International students should not be made solely responsible for the civic responsibilities of universities. However, by considering their potential and facilitating opportunities, universities could improve how international students contribute and engage when they choose to do so.

International students and academic hospitality in the post-pandemic university

As we move into a post-pandemic society, we have an opportunity to reimagine what support with international students might look like in a more ethical future. This becomes particularly important considering many support systems intended to aid with transitions have been challenging or impossible, such as induction events, travel and immigration advice, and intercultural social engagements on campus. This means that many international students have not only experienced a fair amount of isolation and un-belonging in physical terms, but also through the emerging virtual world of the ‘Zoom university’.

The omnipresence of remoteness, international distance, and online learning poses wider practical and ethical questions about what it means to show international students an ‘ethics of welcome’. Questions are raised about how to share, exchange, and communicate knowledge, particularly for international students whose epistemic and linguistic heritage or learning cultures are frequently perceived to be ‘other’ and often associated with redundant deficit narratives. There is some evidence to suggest that these associations of ‘lacking’ in skills and contributions have amplified in the post-pandemic university.

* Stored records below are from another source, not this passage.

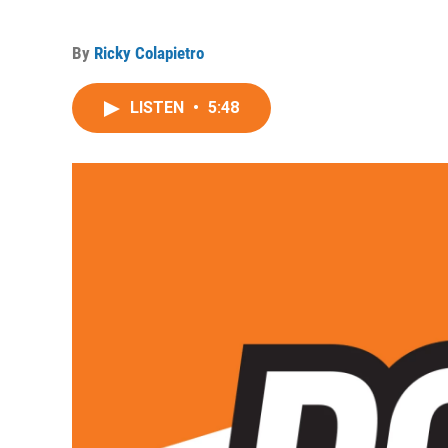
By
Ricky Colapietro
LISTEN
•
5:48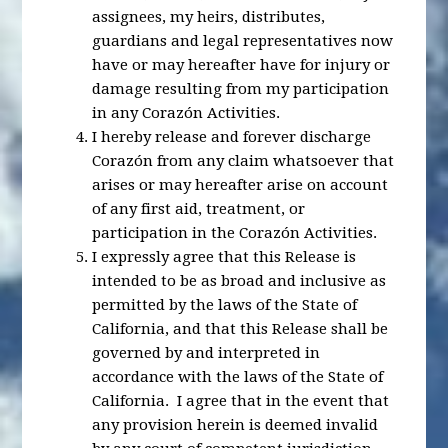
assignees, my heirs, distributes,
guardians and legal representatives now
have or may hereafter have for injury or
damage resulting from my participation
in any Corazón Activities.
I hereby release and forever discharge
Corazón from any claim whatsoever that
arises or may hereafter arise on account
of any first aid, treatment, or
participation in the Corazón Activities.
I expressly agree that this Release is
intended to be as broad and inclusive as
permitted by the laws of the State of
California, and that this Release shall be
governed by and interpreted in
accordance with the laws of the State of
California. I agree that in the event that
any provision herein is deemed invalid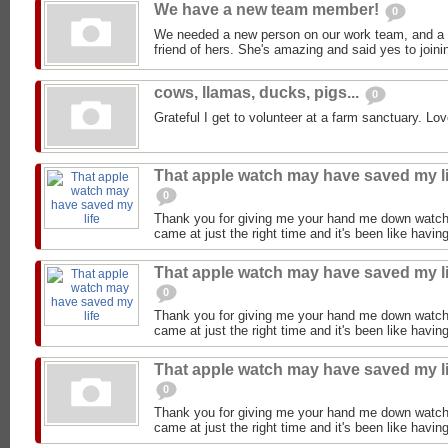
We have a new team member!
0
We needed a new person on our work team, and a
friend of hers. She's amazing and said yes to joini
cows, llamas, ducks, pigs...
0
Grateful I get to volunteer at a farm sanctuary. Lov
That apple watch may have saved my li
0
Thank you for giving me your hand me down watch
came at just the right time and it's been like having
That apple watch may have saved my li
0
Thank you for giving me your hand me down watch
came at just the right time and it's been like having
That apple watch may have saved my li
0
Thank you for giving me your hand me down watch
came at just the right time and it's been like having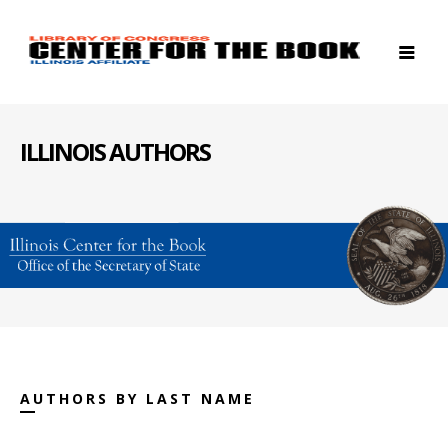
ILLINOIS AUTHORS
AUTHORS BY LAST NAME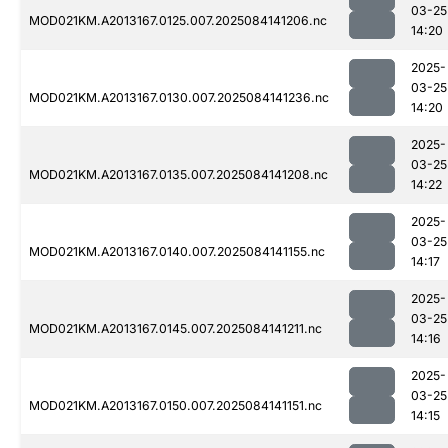
03-25
MOD021KM.A2013167.0125.007.2025084141206.nc
14:20
2025-
03-25
MOD021KM.A2013167.0130.007.2025084141236.nc
14:20
2025-
03-25
MOD021KM.A2013167.0135.007.2025084141208.nc
14:22
2025-
03-25
MOD021KM.A2013167.0140.007.2025084141155.nc
14:17
2025-
03-25
MOD021KM.A2013167.0145.007.2025084141211.nc
14:16
2025-
03-25
MOD021KM.A2013167.0150.007.2025084141151.nc
14:15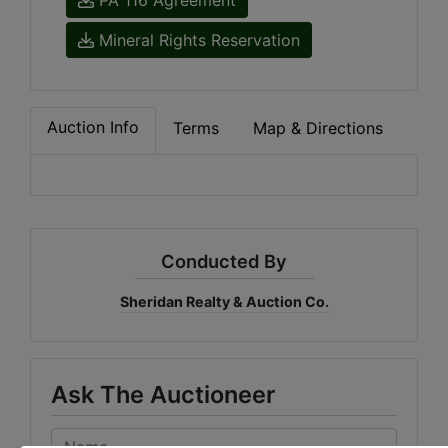
Mineral Rights Reservation
Auction Info
Terms
Map & Directions
Conducted By
Sheridan Realty & Auction Co.
Ask The Auctioneer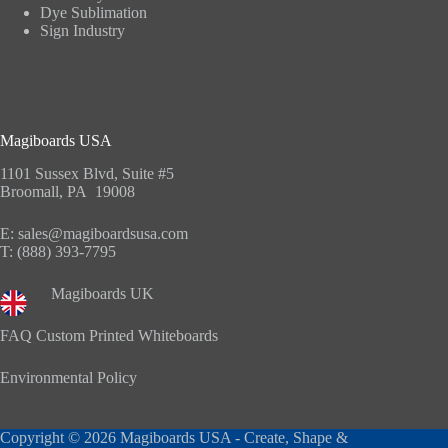
Dye Sublimation
Sign Industry
Magiboards USA
1101 Sussex Blvd, Suite #5
Broomall, PA 19008
E:
sales@magiboardsusa.com
T:
(888) 393-7795
Magiboards UK
FAQ Custom Printed Whiteboards
Environmental Policy
Copyright © 2026 Magiboards USA - Create, Shape &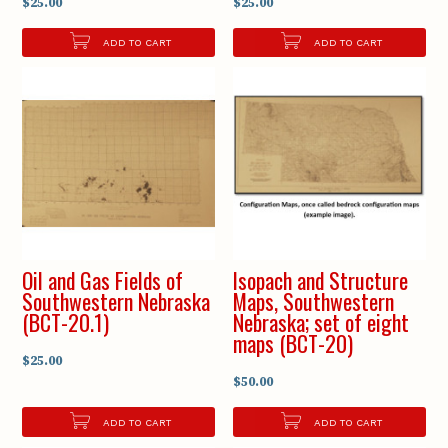
$25.00
$25.00
ADD TO CART
ADD TO CART
Oil and Gas Fields of
Isopach and Structure
Southwestern Nebraska
Maps, Southwestern
(BCT-20.1)
Nebraska; set of eight
maps (BCT-20)
$25.00
$50.00
ADD TO CART
ADD TO CART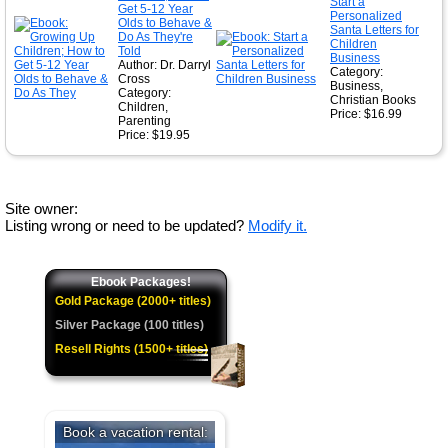
Start a
Get 5-12 Year
Personalized
Olds to Behave &
Santa Letters for
Do As They're
Children
Told
Business
Author: Dr. Darryl
Category:
Cross
Business,
Category:
Christian Books
Children,
Price: $16.99
Parenting
Price: $19.95
Site owner:
Listing wrong or need to be updated?
Modify it.
Ebook Packages!
Gold Package (2000+ titles)
Silver Package (100 titles)
Resell Rights (1500+ titles)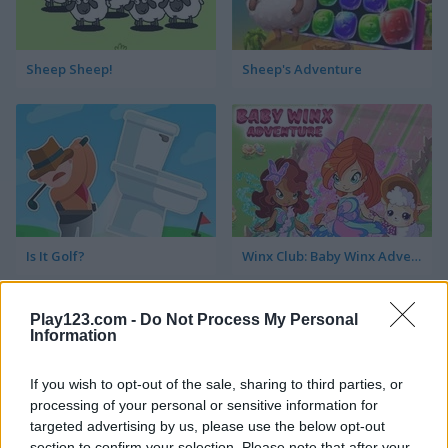
Sheep Sheep!
Sheep's Adventure
Is It Golf?
Winx Club: Baby Winx Adventure
Play123.com -
Do Not Process My Personal
Information
If you wish to opt-out of the sale, sharing to third parties, or
processing of your personal or sensitive information for
targeted advertising by us, please use the below opt-out
Just Farm
Noob vs 1000 Zombies!
section to confirm your selection. Please note that after your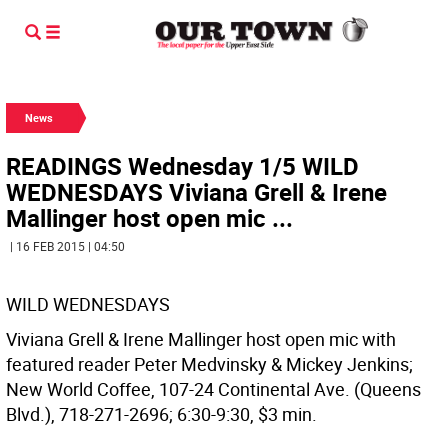
News
READINGS Wednesday 1/5 WILD
WEDNESDAYS Viviana Grell & Irene
Mallinger host open mic ...
| 16 FEB 2015 | 04:50
WILD WEDNESDAYS
Viviana Grell & Irene Mallinger host open mic with
featured reader Peter Medvinsky & Mickey Jenkins;
New World Coffee, 107-24 Continental Ave. (Queens
Blvd.), 718-271-2696; 6:30-9:30, $3 min.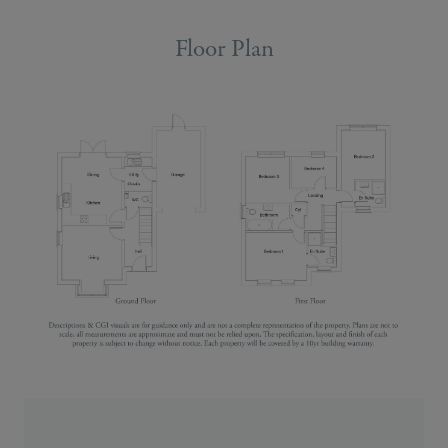
Floor Plan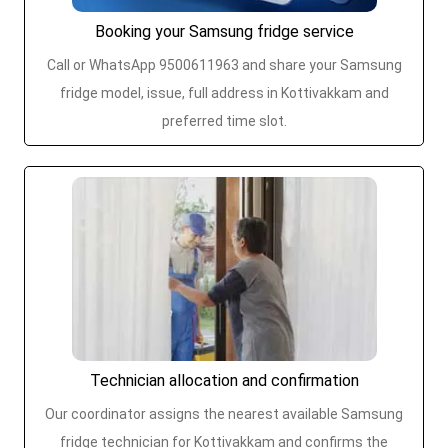
Booking your Samsung fridge service
Call or WhatsApp 9500611963 and share your Samsung
fridge model, issue, full address in Kottivakkam and
preferred time slot.
Technician allocation and confirmation
Our coordinator assigns the nearest available Samsung
fridge technician for Kottivakkam and confirms the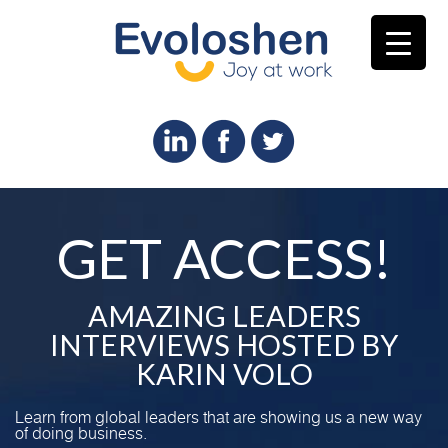
GET ACCESS!
AMAZING LEADERS
INTERVIEWS HOSTED BY
KARIN VOLO
Learn from global leaders that are showing us a new way
of doing business.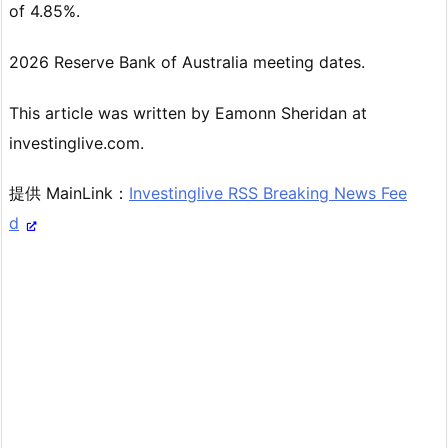
of 4.85%.
2026 Reserve Bank of Australia meeting dates.
This article was written by Eamonn Sheridan at
investinglive.com.
提供 MainLink：
Investinglive RSS Breaking News Fee
d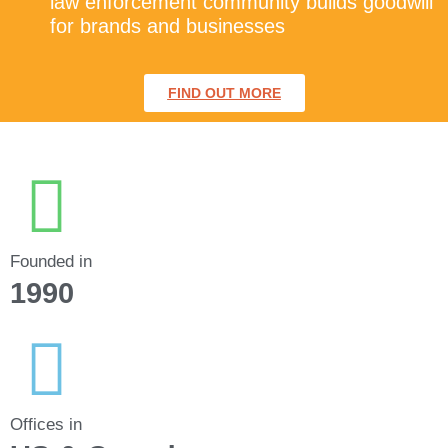
law enforcement community builds goodwill
for brands and businesses
FIND OUT MORE
Founded in
1990
Offices in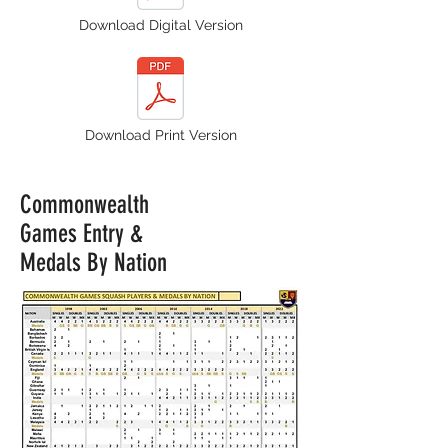
Download Digital Version
Download Print Version
Commonwealth
Games Entry &
Medals By Nation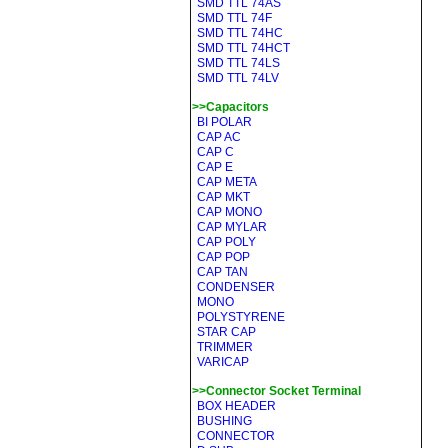
SMD TTL 74AS
SMD TTL 74F
SMD TTL 74HC
SMD TTL 74HCT
SMD TTL 74LS
SMD TTL 74LV
>>Capacitors
BI POLAR
CAP AC
CAP C
CAP E
CAP META
CAP MKT
CAP MONO
CAP MYLAR
CAP POLY
CAP POP
CAP TAN
CONDENSER
MONO
POLYSTYRENE
STAR CAP
TRIMMER
VARICAP
>>Connector Socket Terminal
BOX HEADER
BUSHING
CONNECTOR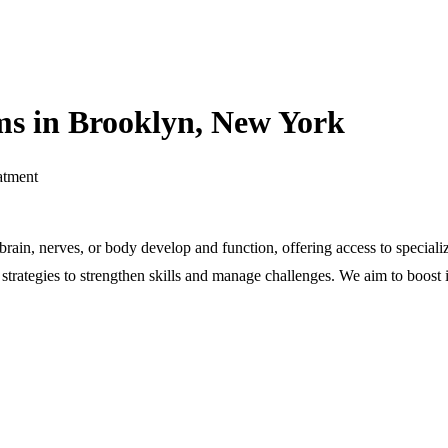
s in Brooklyn, New York
atment
r brain, nerves, or body develop and function, offering access to speci
rategies to strengthen skills and manage challenges. We aim to boost in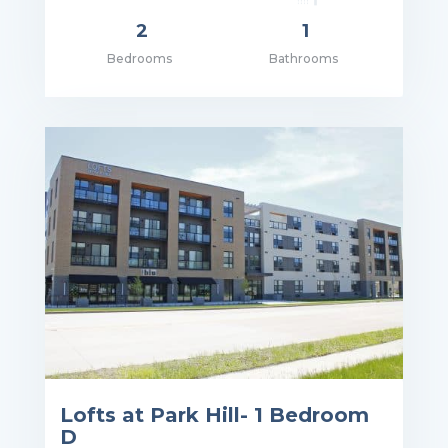
2
1
Bedrooms
Bathrooms
ce: $995.00
Lofts at Park Hill- 1 Bedroom
D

Writing about ‘academic hospitality’ as an ethical principle in higher education and scholars have debated the multiple forms and modalities of being welcoming long before the virtual university has become an omnipresent reality. They argue that being ‘welcoming’, in academic terms, goes well beyond well-rehearsed rituals, but is constituted by virtuous and ethical acts of extending the self by reciprocal ways of sharing and receiving, particularly when it comes to engage with ‘other’ knowledges, ways of thinking, and cultures of learning. While the advent of the ‘Zoom university’ has opened up a raft of new opportunities in creating ‘welcoming’ virtual learning spaces, many educators still rely on traditional forms, rituals, and approaches that seek to ‘convey’ (rather than ‘share’) knowledge (i.e., in lectures, seminars, tutorials). We are, thus, still grappling to find ways to be truly interculturally inclusive or co-productive, which becomes particularly important in disciplines which emphasise criticality and collaboration as a major ‘learning outcome’.

Thinking through the lens of academic hospitality is a useful way to recognise the opportunities of what it means to be a good ‘host’ or ‘guest’ in an international higher education context, particularly with this history of unethical and colonially-bound practices in mind. While universities continue to learn about new ways of creating a welcoming intercultural learning space, they still struggle to address its many limits. However, we argue that the pathway forward requires a critical interrogation of our problematic pasts and reimagining ways that our work with international students can bring forth a more welcoming future.